REQUIREMENT A ->
Repeat the records line for line, starting at their first line and stopping after the line that contains "कैसे करोड़ों भारतीयों", including that line.

TEXT PASSAGE ->
----
[sc34wg3] SAM issue: sam-conformance

Lars Marius Garshol sc34wg3@isotopicmaps.org
23 Apr 2003 00:49:00 +0200


I created an issue for this, since I think we have to discuss this
properly. I was going to do it anyway, but now is the perfect time
since you've taken me up on this discussion.

Note, I say SAM throughout to keep the discussion simple. I know
there's some dissent about whether there should be separate SAM and RM
specifications, but let's ignore that while discussing this. The
conformance issue would play out in exactly the same way whether we
were talking about RM, SAM, or RM+SAM.

* Patrick Durusau
|
| Well, perhaps not a technical issue but the problem of the SAM not
| really requiring any sort of conformance seems like a problem to
| me. Difficult to see first of all how one can have a standard data
| model that does not require some level of conformance.
|
| Even harder to see how a TMCL or TMQL could be based on a data model
| that requires no conformance. 

I started out with the same view as you on this but gradually came to
think myself mistaken in that. I'll try to explain why below.

In my view we have to look at the conformance of each piece of the
puzzle separately. That is, they'll all have their own definition of
what it means to conform, but that definition may well tie in with
what is specified in the other documents.

Now, I should probably start of with what I believe the value of a
conformance clause is. In my view a standard (as opposed to a
technical report) exists in order to ensure interoperability, possibly
of data, possibly of software. Interoperability means ensuring that
different implementations will produce the same end-user results given
the same inputs. (Inputs here being both data and application logic in
whatever form.) 

I also think that restrictions on applications and implementations are
not inherently good; they are only means to achieve an end. So there
shouldn't be any more restrictions than there need to be. Only
restrictions that improve interoperability are of any value. And to
improve interoperability a restriction has to be very very precise.


The conformance clause of XTM I think should say that a document
conforms when it is valid according to the normative schema and can be
deserialized into a SAM instance without triggering errors
(XTM-specific errors or general SAM errors). Note that here the
syntaxes normatively reference the SAM, but it is only the conformance
clauses in the XTM documents that come into play.

As for implementations, I think they should be said to conform when
they can do an XTM1 -> SAM -> XTM2 roundtrip where XTM1 and XTM2
deserialize to logically equivalent SAM instances. SAM will have to
specify exactly what this means by describing a comparison procedure.

This means that if your tool can import XTM without being able to
roundtrip it that tool does not conform to XTM. Similarly, if your
tool can export conformant XTM without being able to do general
roundtripping it does not conform. (This may be perfectly OK. The tool
may be a genealogical research tool. All XTM will be saying is that it
is not a conforming XTM implementation.)

(BTW: I assume you'll agree that SAM does not need a conformance
section in order for us to do what I describe here?)


If you replace XTM with HyTM in the three paragraphs above you'll have
the conformance rules for HyTM.
----
DATA RECORDS ->
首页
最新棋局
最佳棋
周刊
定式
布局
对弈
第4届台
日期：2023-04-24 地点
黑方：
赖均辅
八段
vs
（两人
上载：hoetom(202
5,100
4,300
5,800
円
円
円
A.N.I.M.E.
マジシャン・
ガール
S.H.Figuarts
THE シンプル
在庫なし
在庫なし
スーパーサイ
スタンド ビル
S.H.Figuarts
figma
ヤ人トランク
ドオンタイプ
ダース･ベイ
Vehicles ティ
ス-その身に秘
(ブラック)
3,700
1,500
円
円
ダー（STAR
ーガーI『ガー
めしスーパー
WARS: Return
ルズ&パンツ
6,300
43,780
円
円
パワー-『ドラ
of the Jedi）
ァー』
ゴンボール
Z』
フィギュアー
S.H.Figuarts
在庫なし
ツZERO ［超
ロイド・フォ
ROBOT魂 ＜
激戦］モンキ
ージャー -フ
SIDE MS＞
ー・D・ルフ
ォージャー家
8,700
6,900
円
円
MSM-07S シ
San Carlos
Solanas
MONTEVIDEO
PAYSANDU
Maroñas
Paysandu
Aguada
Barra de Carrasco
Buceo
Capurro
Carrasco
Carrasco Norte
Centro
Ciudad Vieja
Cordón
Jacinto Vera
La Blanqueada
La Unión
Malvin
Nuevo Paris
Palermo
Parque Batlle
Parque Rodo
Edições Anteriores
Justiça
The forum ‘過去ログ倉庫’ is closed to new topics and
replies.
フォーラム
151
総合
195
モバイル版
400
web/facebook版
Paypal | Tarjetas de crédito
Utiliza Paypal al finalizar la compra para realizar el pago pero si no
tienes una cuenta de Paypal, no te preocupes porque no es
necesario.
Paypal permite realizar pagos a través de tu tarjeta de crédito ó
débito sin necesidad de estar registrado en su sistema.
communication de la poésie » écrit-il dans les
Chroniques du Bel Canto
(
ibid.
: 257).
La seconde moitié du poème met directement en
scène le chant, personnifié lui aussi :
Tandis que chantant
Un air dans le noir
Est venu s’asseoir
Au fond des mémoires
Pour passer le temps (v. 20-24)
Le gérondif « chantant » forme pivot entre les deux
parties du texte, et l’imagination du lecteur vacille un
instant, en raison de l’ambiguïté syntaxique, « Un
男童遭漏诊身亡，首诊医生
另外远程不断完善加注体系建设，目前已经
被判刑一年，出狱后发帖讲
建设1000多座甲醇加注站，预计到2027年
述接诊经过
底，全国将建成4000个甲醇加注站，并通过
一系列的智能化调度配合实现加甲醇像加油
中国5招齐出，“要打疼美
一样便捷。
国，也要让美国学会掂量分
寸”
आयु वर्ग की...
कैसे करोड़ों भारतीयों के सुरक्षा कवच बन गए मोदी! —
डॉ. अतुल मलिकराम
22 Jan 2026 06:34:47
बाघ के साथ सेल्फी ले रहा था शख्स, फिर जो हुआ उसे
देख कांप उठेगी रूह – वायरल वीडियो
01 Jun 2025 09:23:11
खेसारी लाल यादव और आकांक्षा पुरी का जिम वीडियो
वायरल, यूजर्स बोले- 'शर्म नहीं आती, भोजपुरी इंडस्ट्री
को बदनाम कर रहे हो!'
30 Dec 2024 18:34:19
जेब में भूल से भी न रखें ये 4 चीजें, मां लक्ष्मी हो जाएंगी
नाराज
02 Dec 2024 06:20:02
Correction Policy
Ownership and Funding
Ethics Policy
----
REQUIREMENT B ->
Proceed with the mailing-list post on SAM conformance, picking up after its last sentence.

ANSWER BOX A ->
首页
最新棋局
最佳棋
周刊
定式
布局
对弈
第4届台
日期：2023-04-24 地点
黑方：
赖均辅
八段
vs
（两人
上载：hoetom(202
5,100
4,300
5,800
円
円
円
A.N.I.M.E.
マジシャン・
ガール
S.H.Figuarts
THE シンプル
在庫なし
在庫なし
スーパーサイ
スタンド ビル
S.H.Figuarts
figma
ヤ人トランク
ドオンタイプ
ダース･ベイ
Vehicles ティ
ス-その身に秘
(ブラック)
3,700
1,500
円
円
ダー（STAR
ーガーI『ガー
めしスーパー
WARS: Return
ルズ&パンツ
6,300
43,780
円
円
パワー-『ドラ
of the Jedi）
ァー』
ゴンボール
Z』
フィギュアー
S.H.Figuarts
在庫なし
ツZERO ［超
ロイド・フォ
ROBOT魂 ＜
激戦］モンキ
ージャー -フ
SIDE MS＞
ー・D・ルフ
ォージャー家
8,700
6,900
円
円
MSM-07S シ
San Carlos
Solanas
MONTEVIDEO
PAYSANDU
Maroñas
Paysandu
Aguada
Barra de Carrasco
Buceo
Capurro
Carrasco
Carrasco Norte
Centro
Ciudad Vieja
Cordón
Jacinto Vera
La Blanqueada
La Unión
Malvin
Nuevo Paris
Palermo
Parque Batlle
Parque Rodo
Edições Anteriores
Justiça
The forum ‘過去ログ倉庫’ is closed to new topics and
replies.
フォーラム
151
総合
195
モバイル版
400
web/facebook版
Paypal | Tarjetas de crédito
Utiliza Paypal al finalizar la compra para realizar el pago pero si no
tienes una cuenta de Paypal, no te preocupes porque no es
necesario.
Paypal permite realizar pagos a través de tu tarjeta de crédito ó
débito sin necesidad de estar registrado en su sistema.
communication de la poésie » écrit-il dans les
Chroniques du Bel Canto
(
ibid.
: 257).
La seconde moitié du poème met directement en
scène le chant, personnifié lui aussi :
Tandis que chantant
Un air dans le noir
Est venu s’asseoir
Au fond des mémoires
Pour passer le temps (v. 20-24)
Le gérondif « chantant » forme pivot entre les deux
parties du texte, et l’imagination du lecteur vacille un
instant, en raison de l’ambiguïté syntaxique, « Un
男童遭漏诊身亡，首诊医生
另外远程不断完善加注体系建设，目前已经
被判刑一年，出狱后发帖讲
建设1000多座甲醇加注站，预计到2027年
述接诊经过
底，全国将建成4000个甲醇加注站，并通过
一系列的智能化调度配合实现加甲醇像加油
中国5招齐出，“要打疼美
一样便捷。
国，也要让美国学会掂量分
寸”
आयु वर्ग की...
कैसे करोड़ों भारतीयों के सुरक्षा कवच बन गए मोदी! —

ANSWER BOX B ->
CXTM is a little more tricky. An implementation conforms to CXTM if,
given a SAM instance, it always produces *exactly* the output required
by the CXTM specification. The problem here is that the input is a SAM
instance in CXTM, but in real life it will be an object structure, a
file, a database instance, or something similar. If the files are XTM
or HyTM we have iron-clad rules giving the whole file -> SAM -> CXTM
path, but for the others we won't have that. I think having it for XTM
and HyTM is enough. (I'll deal with the other cases below when I get
to SAM.)


TMQL is very similar, except here the input is an environment (with
bindings of various sorts), a SAM instance, and a query, and the
output is a TMQL result set (what form that will take is still
unknown). Given a sort of CXTM for TMQL result sets we will have all
we need to create a test suite for TMQL, which again means the
conformance clause is tight enough.


TMCL is very similar, except there is no environment and the output is
a yes/no. Conceivably one could also create a test suite where TMCL is
used as a filter. That doesn't affect the main idea, though.


Finally we come to the SAM itself. Here the question, in my opinion,
is what having a separate notion of conformance or non-conformance to
the SAM would give us. That is, in what scenarios would it give us
additional interoperability of some sort? I can't think of any. TM4J,
OKS, K42, and TMAPI would all conform to the SAM under any reasonable
conformance clause that I can think of, but they still wouldn't have
API-level interoperability. Interoperability for TMQL, TMCL, ..., I
have accounted for already, so SAM can't help us there more than it
already does.

So where would it help? What piece of data or description of
application logic would a user be able to move from implementation A
to implementation B and see working in the same way if we put in a
conformance clause in the SAM? I honestly can't think of a single one,
and therefore I think it would be wrong to put one in.

And even if we put one in, what would it look like? The one we have
now says that you conform if you provide a documentation of the
correspondence between the SAM and your external API. Well, how would
we be able to claim that people failed to conform here if they did
provide such a document? What sort of correspondences would be
acceptable and which ones would not? We could spend years trying to
get that definition right, but I don't see any way where we could
actually come up with a thin red line that goes exactly where it needs
to go.

In short, I think it's wrong to even try.

Note that if you look at the Japanese NB comments on N0396 (sent to
Sara late last night) they say that

  "Conformance per se is not usually part of a formal data model and
  should be removed from this part of the standard. A conformance
  clause is required for ISO 13250, but it needs to be included as
  either a separate part or in some other part to be decided by the
  committee."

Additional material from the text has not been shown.